▶ SOBRE O EXERCÍCIO:
Você pode retomar o texto sobre os efeitos das gorduras no cérebro a partir do ponto em que ele termina?

▶ TRECHO SELECIONADO:

···

O acúmulo de gorduras saturadas no cérebro é deletério nessa sinalização e no comportamento alimentar, fazendo com que o indivíduo crie um ciclo de fome constante e, consequentemente, aumentando o peso.

A regulação via hormônios leptina e grelina também são muito discutidas, porém não foi o foco desse artigo e, como o tema obesidade rende alguns livros, não vou colocar em questão nesse texto a questão da regulação hormonal. Deixarei para um próximo texto, ok?

O mais interessante é que, uma pesquisa publicada na Revista FAPESP [Pesquisa FAPESP], em 2016, e na Revista norte-americana Diabetes, em 2015, realizada na Unicamp, mostrou que os ácidos graxos insaturados — como o ômega 3 — são capazes de promover o nascimento de neurônios e, até, reverter danos no cérebro de pessoas obesas, causados pelas dietas ricas em gorduras saturadas.

A gordura insaturada é capaz de combater os danos da gordura saturada no cérebro!

Os pesquisadores utilizaram um marcador de proliferação celular, chamado BrdU. O que aconteceu foi que o consumo de gorduras insaturadas fazia com que ocorresse a neurogênese, por meio da expressão do marcador pela cor verde fluorescente. Esse processo de neurogênese, formação de novos neurônios, estimulada por ômega-3 ocorre, predominantemente, no hipotálamo.

No cérebro temos um sistema de proteção que evita a entrada de substâncias perigosas presentes no sangue chamada barreira hematoencefálica. Essa barreira é como uma peneira. Por ser semipermeável, algumas substâncias passam e outras não. Os estudiosos sempre acharam que as gorduras não conseguiam passar por ela, porém, em 2005, descobriram que a gordura poderia sim atravessar a barreira de proteção, podendo causar efeitos positivos ou negativos diretamente nessas regiões.

O impacto de uma alimentação rica em gorduras saturadas (ruins) ocorre em regiões bem delimitadas do cérebro, sendo que ocorre o rompimento da barreira, inflamação hipotalâmica crônica e morte dos neurônios tipo Pomc. Esse é o primeiro lugar que acontece a desorganização da barreira hematoencefálica.

Acredita-se que na barreira existe um “modulador”, que “decide” quem passará ou não, chamado tanicitos, que quando ocorre uma dieta rica em gordura saturada ocorre a perda de coesão e controle, levando a efeitos deletérios.

···

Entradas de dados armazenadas
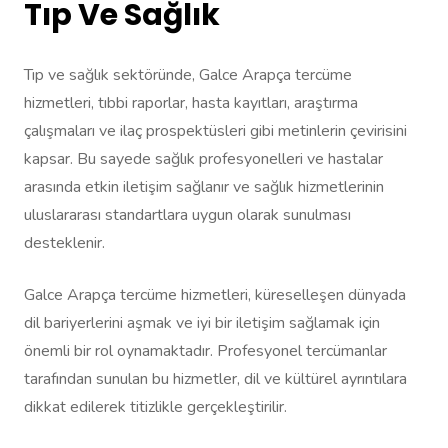
Tıp Ve Sağlık
Tıp ve sağlık sektöründe, Galce Arapça tercüme
hizmetleri, tıbbi raporlar, hasta kayıtları, araştırma
çalışmaları ve ilaç prospektüsleri gibi metinlerin çevirisini
kapsar. Bu sayede sağlık profesyonelleri ve hastalar
arasında etkin iletişim sağlanır ve sağlık hizmetlerinin
uluslararası standartlara uygun olarak sunulması
desteklenir.
Galce Arapça tercüme hizmetleri, küreselleşen dünyada
dil bariyerlerini aşmak ve iyi bir iletişim sağlamak için
önemli bir rol oynamaktadır. Profesyonel tercümanlar
tarafından sunulan bu hizmetler, dil ve kültürel ayrıntılara
dikkat edilerek titizlikle gerçekleştirilir.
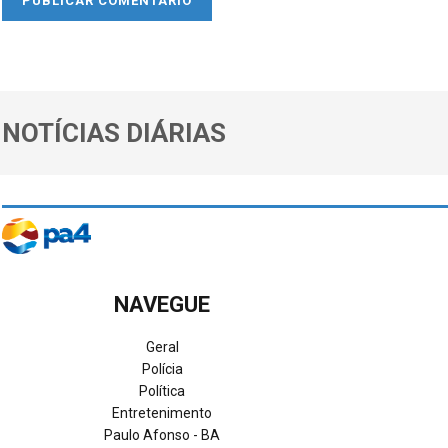
NOTÍCIAS DIÁRIAS
NAVEGUE
Geral
Polícia
Política
Entretenimento
Paulo Afonso - BA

···

▶ RESPOSTA ESCRITA:
Alguns dos estudos foram realizados em camundongos e esse é um fator limitante, já que o estudo tenta reproduzir em humanos o que acontece nos animais e esses modelos aceleram os processos, principalmente metabólicos, por conseguirem administrar quantidades calóricas “desumanas”. Por esse motivo, há o emprego de técnicas não invasivas, como a ressonância magnética, que permite observar as ativações cerebrais em tempo real.

Um outro estudo realizado pela revista Diabetes, compara o hipotálamo de obesos mórbidos, ex-obesos (que foram submetidos a cirurgia bariátrica) e pessoas magras. As pessoas mais magras sentiam-se saciadas mais rapidamente quando comparadas às obesas, após a ingestão de glicose. Já os ex-obesos ficavam no nível intermediário de saciedade.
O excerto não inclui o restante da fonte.